Excerpt:
*****

The practice of emergency medicine/original research
Machine-Learning-Based Electronic Triage More Accurately Differentiates Patients With Respect to Clinical Outcomes Compared With the Emergency Severity Index

https://doi.org/10.1016/j.annemergmed.2017.08.005Get rights and content

Study objective

Standards for emergency department (ED) triage in the United States rely heavily on subjective assessment and are limited in their ability to risk-stratify patients. This study seeks to evaluate an electronic triage system (e-triage) based on machine learning that predicts likelihood of acute outcomes enabling improved patient differentiation.

Methods

A multisite, retrospective, cross-sectional study of 172,726 ED visits from urban and community EDs was conducted. E-triage is composed of a random forest model applied to triage data (vital signs, chief complaint, and active medical history) that predicts the need for critical care, an emergency procedure, and inpatient hospitalization in parallel and translates risk to triage level designations. Predicted outcomes and secondary outcomes of elevated troponin and lactate levels were evaluated and compared with the Emergency Severity Index (ESI).

Results

E-triage predictions had an area under the curve ranging from 0.73 to 0.92 and demonstrated equivalent or improved identification of clinical patient outcomes compared with ESI at both EDs. E-triage provided rationale for risk-based differentiation of the more than 65% of ED visits triaged to ESI level 3. Matching the ESI patient distribution for comparisons, e-triage identified more than 10% (14,326 patients) of ESI level 3 patients requiring up triage who had substantially increased risk of critical care or emergency procedure (1.7% ESI level 3 versus 6.2% up triaged) and hospitalization (18.9% versus 45.4%) across EDs.

Conclusion

E-triage more accurately classifies ESI level 3 patients and highlights opportunities to use predictive analytics to support triage decisionmaking. Further prospective validation is needed.

Introduction

Increases in emergency department (ED) visits to more than 130 million annually in the United States have led to unprecedented levels of crowding and delays in care.1, 2 Evidence linking delays to increased morbidity, mortality, and poor process measures has been established across many clinical conditions.3, 4, 5, 6, 7, 8, 9, 10 Critically ill patients are most vulnerable to worse health outcomes because of delays.11, 12, 13

Editor’s Capsule Summary

What is already known on this topic

Emergency Severity Index (ESI) 5-level triage requires its own resources and tends to batch patients in an undifferentiated middle category. Automated triage systems represent a new approach.

What question this study addressed

How would an electronic triage system that generated triage categories through a machine learning algorithm compare with ESI 5-level triage?

*****

(Dataset entries)

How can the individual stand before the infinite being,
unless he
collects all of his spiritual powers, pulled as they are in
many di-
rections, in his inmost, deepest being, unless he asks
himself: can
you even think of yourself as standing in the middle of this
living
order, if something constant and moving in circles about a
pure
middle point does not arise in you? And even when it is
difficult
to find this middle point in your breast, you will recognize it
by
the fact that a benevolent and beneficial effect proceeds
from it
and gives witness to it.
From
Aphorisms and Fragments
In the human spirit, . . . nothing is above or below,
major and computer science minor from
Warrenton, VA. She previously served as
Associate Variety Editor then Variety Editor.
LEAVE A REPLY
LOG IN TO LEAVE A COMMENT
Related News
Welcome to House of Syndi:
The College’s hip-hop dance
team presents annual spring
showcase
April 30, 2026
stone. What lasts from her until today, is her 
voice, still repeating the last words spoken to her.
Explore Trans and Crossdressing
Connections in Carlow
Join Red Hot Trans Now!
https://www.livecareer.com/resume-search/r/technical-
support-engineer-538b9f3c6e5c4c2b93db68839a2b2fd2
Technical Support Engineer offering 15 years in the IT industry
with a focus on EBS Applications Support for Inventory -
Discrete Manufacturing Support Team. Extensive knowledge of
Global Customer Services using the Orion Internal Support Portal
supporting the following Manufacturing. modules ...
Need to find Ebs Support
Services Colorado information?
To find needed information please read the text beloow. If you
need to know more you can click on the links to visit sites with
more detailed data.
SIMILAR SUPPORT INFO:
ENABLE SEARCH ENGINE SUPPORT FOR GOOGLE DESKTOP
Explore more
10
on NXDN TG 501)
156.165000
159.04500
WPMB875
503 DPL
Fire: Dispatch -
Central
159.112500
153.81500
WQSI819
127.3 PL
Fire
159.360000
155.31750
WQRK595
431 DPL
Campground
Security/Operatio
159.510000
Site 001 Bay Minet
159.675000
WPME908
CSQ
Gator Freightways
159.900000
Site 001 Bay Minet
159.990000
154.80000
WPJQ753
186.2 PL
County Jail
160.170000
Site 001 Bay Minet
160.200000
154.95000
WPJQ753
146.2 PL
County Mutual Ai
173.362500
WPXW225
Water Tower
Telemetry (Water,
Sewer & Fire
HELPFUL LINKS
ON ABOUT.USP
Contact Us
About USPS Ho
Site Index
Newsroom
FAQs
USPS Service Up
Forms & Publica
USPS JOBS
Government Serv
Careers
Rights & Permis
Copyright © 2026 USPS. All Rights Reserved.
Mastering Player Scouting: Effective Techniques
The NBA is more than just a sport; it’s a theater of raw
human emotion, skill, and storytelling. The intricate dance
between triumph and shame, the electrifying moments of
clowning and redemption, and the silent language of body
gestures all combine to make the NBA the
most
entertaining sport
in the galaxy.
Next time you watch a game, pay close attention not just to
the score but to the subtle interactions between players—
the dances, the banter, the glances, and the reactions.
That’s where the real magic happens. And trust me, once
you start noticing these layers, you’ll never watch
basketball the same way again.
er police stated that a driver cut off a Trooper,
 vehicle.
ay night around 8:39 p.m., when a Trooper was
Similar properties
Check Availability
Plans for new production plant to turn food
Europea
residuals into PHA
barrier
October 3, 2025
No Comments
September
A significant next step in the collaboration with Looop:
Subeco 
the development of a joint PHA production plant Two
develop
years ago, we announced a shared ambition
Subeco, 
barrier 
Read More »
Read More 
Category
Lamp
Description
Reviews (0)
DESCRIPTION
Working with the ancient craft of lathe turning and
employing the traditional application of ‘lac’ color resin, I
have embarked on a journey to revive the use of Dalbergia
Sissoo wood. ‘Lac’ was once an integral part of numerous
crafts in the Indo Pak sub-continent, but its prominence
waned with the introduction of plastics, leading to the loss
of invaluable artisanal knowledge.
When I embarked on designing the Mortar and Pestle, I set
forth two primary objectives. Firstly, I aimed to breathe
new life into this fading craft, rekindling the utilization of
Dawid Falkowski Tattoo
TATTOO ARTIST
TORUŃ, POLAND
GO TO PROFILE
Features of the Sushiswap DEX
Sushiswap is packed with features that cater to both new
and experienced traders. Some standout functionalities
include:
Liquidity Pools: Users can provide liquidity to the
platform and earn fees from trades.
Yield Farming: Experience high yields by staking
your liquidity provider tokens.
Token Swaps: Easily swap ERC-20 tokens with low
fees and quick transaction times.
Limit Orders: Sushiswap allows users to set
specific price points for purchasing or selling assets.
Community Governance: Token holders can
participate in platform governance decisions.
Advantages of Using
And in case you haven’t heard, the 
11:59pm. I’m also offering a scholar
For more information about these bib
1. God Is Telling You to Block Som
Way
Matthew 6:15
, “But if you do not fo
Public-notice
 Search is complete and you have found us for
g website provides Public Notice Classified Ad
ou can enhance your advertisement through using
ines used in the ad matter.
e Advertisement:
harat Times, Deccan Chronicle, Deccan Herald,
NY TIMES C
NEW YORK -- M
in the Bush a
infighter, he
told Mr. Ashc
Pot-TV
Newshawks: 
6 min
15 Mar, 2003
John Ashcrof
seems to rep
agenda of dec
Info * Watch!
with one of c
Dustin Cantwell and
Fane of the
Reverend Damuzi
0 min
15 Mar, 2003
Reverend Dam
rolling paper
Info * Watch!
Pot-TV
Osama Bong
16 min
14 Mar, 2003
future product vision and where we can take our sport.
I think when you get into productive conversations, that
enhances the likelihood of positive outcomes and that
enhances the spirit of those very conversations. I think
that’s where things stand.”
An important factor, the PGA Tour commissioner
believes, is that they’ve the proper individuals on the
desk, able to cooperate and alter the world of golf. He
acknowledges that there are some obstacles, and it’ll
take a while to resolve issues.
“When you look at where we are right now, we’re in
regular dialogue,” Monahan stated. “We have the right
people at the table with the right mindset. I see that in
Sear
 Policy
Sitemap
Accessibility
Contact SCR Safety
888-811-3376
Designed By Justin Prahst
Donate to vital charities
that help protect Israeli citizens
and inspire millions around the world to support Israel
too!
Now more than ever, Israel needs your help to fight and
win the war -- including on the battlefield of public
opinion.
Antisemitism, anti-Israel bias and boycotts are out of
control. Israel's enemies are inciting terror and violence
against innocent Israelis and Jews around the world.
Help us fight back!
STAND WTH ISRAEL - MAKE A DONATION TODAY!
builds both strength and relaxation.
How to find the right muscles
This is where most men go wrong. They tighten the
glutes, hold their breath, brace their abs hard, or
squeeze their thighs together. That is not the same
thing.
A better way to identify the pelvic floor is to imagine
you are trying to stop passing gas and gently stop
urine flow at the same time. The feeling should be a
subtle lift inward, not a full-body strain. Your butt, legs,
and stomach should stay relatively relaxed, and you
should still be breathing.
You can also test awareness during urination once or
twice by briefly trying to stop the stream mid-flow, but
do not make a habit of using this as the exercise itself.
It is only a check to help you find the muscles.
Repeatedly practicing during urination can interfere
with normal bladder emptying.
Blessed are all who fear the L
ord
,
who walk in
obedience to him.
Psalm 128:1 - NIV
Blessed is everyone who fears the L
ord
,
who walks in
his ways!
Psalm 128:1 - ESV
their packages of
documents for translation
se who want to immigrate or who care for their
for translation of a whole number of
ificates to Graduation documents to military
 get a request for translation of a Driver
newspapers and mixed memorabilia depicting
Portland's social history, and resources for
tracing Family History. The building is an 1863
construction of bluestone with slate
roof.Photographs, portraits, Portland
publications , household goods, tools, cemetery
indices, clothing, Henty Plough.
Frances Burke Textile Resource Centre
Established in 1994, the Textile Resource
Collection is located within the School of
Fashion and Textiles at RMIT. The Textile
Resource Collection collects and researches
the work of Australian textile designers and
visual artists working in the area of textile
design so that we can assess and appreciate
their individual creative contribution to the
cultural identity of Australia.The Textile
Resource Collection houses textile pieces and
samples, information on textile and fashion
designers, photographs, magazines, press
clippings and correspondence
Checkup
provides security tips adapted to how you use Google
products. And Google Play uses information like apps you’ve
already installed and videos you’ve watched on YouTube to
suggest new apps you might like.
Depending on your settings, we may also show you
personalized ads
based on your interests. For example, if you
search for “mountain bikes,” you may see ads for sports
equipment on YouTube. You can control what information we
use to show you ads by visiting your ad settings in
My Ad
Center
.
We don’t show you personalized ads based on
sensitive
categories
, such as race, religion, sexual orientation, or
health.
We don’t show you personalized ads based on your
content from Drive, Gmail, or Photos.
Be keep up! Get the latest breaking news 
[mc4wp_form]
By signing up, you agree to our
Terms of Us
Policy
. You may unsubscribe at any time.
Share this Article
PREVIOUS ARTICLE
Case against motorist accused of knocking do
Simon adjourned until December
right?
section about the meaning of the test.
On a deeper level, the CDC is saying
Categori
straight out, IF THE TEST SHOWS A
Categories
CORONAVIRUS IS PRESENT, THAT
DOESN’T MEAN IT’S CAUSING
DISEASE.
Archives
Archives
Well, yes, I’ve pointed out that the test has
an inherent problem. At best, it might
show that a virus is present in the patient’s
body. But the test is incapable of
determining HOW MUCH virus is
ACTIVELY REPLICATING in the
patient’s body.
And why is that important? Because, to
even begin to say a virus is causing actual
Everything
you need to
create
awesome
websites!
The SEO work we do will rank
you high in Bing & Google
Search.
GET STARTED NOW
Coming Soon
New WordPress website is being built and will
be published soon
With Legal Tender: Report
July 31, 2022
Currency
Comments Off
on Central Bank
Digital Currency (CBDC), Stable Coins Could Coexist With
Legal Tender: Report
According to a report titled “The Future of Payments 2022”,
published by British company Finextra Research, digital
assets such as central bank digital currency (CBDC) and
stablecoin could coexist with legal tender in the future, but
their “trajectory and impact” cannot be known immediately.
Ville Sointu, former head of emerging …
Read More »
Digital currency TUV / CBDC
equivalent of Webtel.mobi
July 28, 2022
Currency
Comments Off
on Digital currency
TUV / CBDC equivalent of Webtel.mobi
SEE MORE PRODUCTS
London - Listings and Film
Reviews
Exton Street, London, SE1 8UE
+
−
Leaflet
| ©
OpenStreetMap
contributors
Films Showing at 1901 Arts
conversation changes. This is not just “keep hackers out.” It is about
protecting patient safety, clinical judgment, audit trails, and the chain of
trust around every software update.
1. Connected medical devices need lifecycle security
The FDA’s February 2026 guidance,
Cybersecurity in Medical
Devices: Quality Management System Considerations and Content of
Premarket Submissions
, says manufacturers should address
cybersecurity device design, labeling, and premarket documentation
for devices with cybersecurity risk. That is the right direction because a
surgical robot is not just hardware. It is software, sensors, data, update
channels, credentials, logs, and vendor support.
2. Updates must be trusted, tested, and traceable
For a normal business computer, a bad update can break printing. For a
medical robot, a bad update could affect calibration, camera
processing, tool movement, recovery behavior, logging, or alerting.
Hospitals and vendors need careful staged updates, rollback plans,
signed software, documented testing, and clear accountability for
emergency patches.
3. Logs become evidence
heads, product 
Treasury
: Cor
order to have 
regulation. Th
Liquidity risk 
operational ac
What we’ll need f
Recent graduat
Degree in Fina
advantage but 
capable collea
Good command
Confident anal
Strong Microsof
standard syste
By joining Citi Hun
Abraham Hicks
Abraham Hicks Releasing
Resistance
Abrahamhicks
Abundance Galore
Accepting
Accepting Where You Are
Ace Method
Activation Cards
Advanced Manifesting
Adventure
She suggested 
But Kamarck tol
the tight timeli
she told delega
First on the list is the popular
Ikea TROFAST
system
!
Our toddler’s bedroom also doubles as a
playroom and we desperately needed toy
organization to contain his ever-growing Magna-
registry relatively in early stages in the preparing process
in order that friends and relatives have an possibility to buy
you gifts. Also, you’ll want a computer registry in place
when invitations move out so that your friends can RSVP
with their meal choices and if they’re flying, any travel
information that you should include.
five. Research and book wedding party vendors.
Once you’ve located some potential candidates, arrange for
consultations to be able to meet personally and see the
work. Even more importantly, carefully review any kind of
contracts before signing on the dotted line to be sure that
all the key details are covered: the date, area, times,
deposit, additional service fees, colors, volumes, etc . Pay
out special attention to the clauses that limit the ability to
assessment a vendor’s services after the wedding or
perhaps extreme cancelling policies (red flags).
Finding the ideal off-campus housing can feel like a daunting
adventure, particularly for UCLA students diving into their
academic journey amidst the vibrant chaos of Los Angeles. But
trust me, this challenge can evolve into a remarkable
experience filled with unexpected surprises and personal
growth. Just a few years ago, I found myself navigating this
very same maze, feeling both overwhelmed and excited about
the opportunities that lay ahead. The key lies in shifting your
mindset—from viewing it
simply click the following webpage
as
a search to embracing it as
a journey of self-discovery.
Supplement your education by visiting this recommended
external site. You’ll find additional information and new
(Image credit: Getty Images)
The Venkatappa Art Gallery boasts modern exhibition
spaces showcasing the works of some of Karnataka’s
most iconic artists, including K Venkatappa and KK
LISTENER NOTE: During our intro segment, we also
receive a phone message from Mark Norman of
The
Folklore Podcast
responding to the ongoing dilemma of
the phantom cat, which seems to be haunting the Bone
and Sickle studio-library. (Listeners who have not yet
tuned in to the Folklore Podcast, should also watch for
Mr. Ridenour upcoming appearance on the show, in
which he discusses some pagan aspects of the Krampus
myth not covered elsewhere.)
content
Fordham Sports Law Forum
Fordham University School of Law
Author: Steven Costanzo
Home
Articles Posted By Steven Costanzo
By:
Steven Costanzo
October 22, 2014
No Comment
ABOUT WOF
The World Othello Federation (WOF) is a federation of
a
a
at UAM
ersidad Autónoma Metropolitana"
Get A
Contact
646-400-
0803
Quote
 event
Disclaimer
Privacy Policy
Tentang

*****

Required action A:
According to the e-triage study, why was an electronic triage system based on machine learning evaluated? Answer in one to three sentences.
Required action B:
Extract the passage of the e-triage study starting at "E-triage more accurately" and ending at "validation is needed.".

Expected output A:
Emergency department triage standards in the United States rely heavily on subjective assessment and have limited ability to risk-stratify patients. The study evaluated e-triage because it predicts the likelihood of acute outcomes, which enables better differentiation of patients.

Expected output B:
E-triage more accurately classifies ESI level 3 patients and highlights opportunities to use predictive analytics to support triage decisionmaking. Further prospective validation is needed.